* [Work order]: Can you write out everything in the remote-teaching list below, from "person writing on" down to "them to handle.", word for word?

* [Document passage]:

15 Things Intensive Remote Teaching Has Taught Me About Kids and Tech

person writing on a tablet
Photo by Anna Shvets on Pexels.com

 

  1. Strangely, Wi-Fi connections don’t fail when students are gaming – only when they’re working on their online schoolwork. It really is the weirdest thing.
  2. Kids really don’t cheat as much as they could. Sometimes I wish I could show them how.
  3. During face-to-face teaching, kids enjoy well-structured collaborative learning. Online it’s every student for themselves.
  4. Design matters. Most platforms publish the latest posts at the end of the post stream – latest is last. But kids are used to social media platforms where the latest posts are first. The adjustment is often too big for them to handle.
  5. Design still matters: Keeping app interfaces crisp and clean and uncluttered is cool. But for kids, hidden functions and menu items are like deep educational innovations during the time of COVID-19: they simply don’t exist. Even when a message clearly says “See more”, or uses an arrow or a menu overflow icon (the kebab or the burger), if it isn’t clearly labeled on the main screen, for them, it isn’t there.
  6. Kids are most definitely most assuredly most certainly not digital natives. They’re as afraid of tech as their teachers are. (Actually, I already know that there isn’t any such thing as ‘digital natives’ and ‘digital immigrants’, but the thought belongs here.)
  7. Strangely, so many kids don’t know what to do about that squiggly red line underneath some of their words. Some seem to think it’s a sign of approval and aim for as many as they can get.
  8. No software is so intuitive that students can’t find a way to make it not work.
  9. Kids are far more afraid to tinker with tech and try to make it work than I thought. Was it just my generation who learned to conquer tech by playing around with the VCR timer to record mom’s shows?
  10. Even though it’s been with them for their whole lives it’s amazing how few kids can use Google effectively.
  11. Kids really don’t understand how to avoid plagiarism. And it’s our fault because we tell them to put it in their own words. We should be telling them to put it in their own thoughts.

* [Recorded data]:

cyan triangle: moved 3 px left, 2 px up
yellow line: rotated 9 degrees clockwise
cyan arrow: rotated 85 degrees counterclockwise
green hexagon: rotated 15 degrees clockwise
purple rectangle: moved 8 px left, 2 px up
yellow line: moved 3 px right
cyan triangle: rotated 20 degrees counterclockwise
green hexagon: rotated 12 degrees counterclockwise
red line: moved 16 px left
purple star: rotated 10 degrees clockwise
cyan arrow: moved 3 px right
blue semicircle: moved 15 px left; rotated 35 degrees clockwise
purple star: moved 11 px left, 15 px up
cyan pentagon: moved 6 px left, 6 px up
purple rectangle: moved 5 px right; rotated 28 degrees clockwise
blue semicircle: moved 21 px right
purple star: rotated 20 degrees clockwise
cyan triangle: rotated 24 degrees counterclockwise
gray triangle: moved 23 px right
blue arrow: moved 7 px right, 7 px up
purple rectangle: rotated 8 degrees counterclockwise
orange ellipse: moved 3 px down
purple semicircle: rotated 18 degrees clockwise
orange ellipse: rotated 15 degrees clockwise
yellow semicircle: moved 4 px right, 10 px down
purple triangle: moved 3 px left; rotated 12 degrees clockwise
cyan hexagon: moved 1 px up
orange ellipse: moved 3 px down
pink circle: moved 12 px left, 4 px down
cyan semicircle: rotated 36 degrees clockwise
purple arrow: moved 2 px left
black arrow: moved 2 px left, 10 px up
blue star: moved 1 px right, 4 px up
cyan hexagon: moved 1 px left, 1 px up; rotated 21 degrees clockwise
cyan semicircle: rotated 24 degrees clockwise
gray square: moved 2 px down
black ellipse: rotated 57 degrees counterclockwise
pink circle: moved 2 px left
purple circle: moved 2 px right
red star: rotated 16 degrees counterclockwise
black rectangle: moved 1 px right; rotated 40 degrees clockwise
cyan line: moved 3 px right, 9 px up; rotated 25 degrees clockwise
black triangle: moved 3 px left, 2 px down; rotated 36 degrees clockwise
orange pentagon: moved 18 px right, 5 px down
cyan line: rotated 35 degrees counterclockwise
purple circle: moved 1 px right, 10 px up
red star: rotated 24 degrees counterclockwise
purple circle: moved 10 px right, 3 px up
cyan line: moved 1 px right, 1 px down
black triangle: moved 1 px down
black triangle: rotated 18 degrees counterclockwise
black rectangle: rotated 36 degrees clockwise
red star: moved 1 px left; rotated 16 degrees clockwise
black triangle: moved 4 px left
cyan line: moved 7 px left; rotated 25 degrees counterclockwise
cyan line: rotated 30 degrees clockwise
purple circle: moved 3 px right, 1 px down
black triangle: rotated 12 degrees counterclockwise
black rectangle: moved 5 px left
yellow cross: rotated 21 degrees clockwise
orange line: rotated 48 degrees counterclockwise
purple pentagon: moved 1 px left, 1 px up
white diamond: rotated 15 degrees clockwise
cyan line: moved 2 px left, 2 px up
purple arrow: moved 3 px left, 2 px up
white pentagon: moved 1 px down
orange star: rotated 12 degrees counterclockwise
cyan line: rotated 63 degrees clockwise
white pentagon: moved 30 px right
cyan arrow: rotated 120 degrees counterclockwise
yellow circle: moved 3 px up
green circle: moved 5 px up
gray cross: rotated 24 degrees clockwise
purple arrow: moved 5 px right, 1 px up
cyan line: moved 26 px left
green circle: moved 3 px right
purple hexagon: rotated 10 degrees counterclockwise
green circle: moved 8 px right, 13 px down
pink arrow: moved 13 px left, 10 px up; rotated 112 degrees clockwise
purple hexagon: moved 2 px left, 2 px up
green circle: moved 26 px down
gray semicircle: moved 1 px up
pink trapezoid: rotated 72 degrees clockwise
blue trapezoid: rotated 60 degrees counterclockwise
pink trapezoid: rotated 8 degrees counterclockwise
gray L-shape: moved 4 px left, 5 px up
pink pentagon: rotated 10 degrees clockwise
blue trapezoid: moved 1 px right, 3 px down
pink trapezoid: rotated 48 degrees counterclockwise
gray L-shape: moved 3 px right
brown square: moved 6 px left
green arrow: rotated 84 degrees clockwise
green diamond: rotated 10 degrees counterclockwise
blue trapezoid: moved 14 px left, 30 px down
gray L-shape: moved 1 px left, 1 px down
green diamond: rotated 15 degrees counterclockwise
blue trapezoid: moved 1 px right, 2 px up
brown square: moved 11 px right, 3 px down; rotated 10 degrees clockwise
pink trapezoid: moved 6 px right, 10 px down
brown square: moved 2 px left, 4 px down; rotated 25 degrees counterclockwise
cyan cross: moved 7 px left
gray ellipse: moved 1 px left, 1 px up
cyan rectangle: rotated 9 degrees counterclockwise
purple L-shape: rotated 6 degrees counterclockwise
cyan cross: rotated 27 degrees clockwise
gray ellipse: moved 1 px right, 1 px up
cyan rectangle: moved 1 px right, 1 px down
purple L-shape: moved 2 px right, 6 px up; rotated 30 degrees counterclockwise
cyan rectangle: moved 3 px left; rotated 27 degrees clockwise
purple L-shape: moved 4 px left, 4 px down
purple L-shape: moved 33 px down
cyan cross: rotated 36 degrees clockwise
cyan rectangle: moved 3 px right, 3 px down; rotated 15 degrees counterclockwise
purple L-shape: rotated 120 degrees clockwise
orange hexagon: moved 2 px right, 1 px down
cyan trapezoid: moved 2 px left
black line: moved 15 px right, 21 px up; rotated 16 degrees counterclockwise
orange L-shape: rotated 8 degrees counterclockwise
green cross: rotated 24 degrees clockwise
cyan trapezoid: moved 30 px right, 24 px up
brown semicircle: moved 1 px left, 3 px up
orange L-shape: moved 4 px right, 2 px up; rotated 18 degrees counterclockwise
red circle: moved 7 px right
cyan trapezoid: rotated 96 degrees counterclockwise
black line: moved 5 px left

* [Task output]:
person writing on a tablet
Photo by Anna Shvets on Pexels.com

 

  1. Strangely, Wi-Fi connections don’t fail when students are gaming – only when they’re working on their online schoolwork. It really is the weirdest thing.
  2. Kids really don’t cheat as much as they could. Sometimes I wish I could show them how.
  3. During face-to-face teaching, kids enjoy well-structured collaborative learning. Online it’s every student for themselves.
  4. Design matters. Most platforms publish the latest posts at the end of the post stream – latest is last. But kids are used to social media platforms where the latest posts are first. The adjustment is often too big for them to handle.